%%

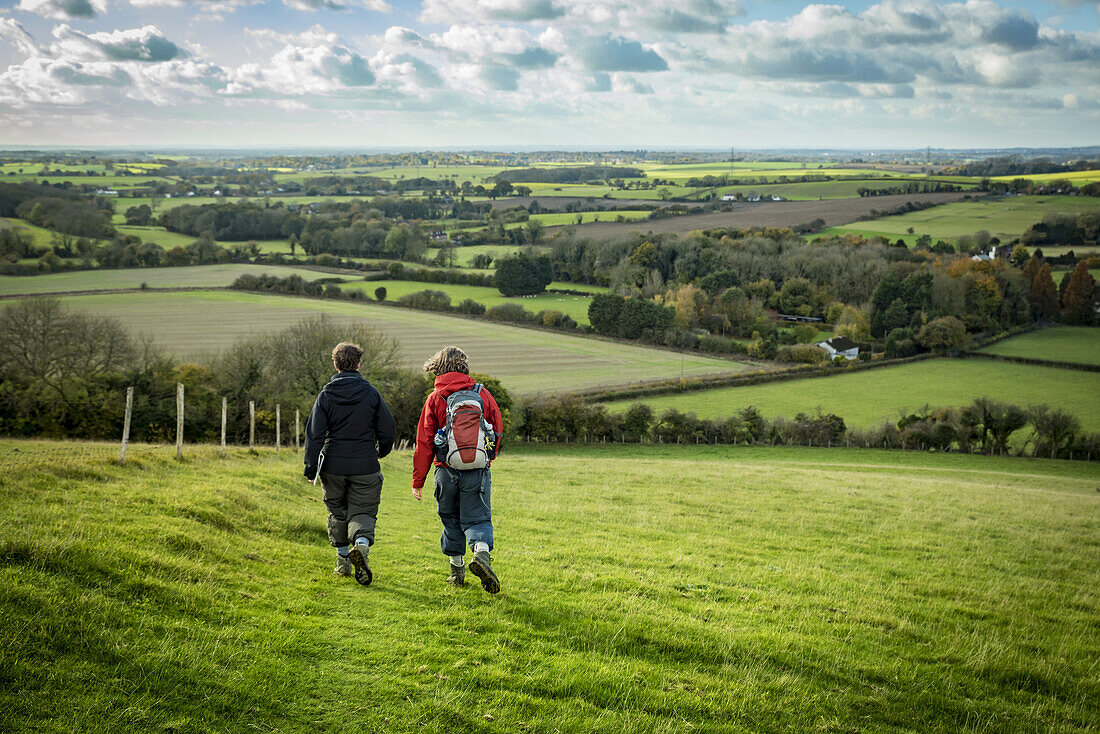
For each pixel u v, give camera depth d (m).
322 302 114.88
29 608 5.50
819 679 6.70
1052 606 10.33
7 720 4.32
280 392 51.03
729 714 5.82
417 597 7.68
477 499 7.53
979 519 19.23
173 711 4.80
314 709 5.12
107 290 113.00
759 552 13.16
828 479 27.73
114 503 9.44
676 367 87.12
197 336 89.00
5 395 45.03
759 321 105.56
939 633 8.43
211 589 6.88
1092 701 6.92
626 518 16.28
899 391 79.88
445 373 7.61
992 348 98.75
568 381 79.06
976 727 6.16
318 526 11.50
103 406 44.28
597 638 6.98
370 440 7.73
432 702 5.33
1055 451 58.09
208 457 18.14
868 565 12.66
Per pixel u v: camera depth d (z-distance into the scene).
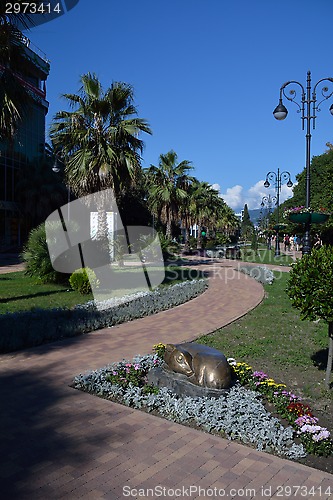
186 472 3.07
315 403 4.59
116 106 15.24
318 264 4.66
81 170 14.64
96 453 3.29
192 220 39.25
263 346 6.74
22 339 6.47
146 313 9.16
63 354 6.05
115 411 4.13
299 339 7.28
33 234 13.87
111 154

%%

== WORK TO BE COMPLETED ==
Output must match the lines from the start of the records above through the line that contains "939 633 8.43", exactly and with every picture removed.

== EXERCISE RESPONSE ==
For each pixel u v, give camera depth d (m).
322 302 114.88
29 608 5.50
819 679 6.70
1052 606 10.33
7 720 4.32
280 392 51.03
729 714 5.82
417 597 7.68
477 499 7.53
979 519 19.23
173 711 4.80
314 709 5.12
107 290 113.00
759 552 13.16
828 479 27.73
114 503 9.44
676 367 87.12
197 336 89.00
5 395 45.03
759 321 105.56
939 633 8.43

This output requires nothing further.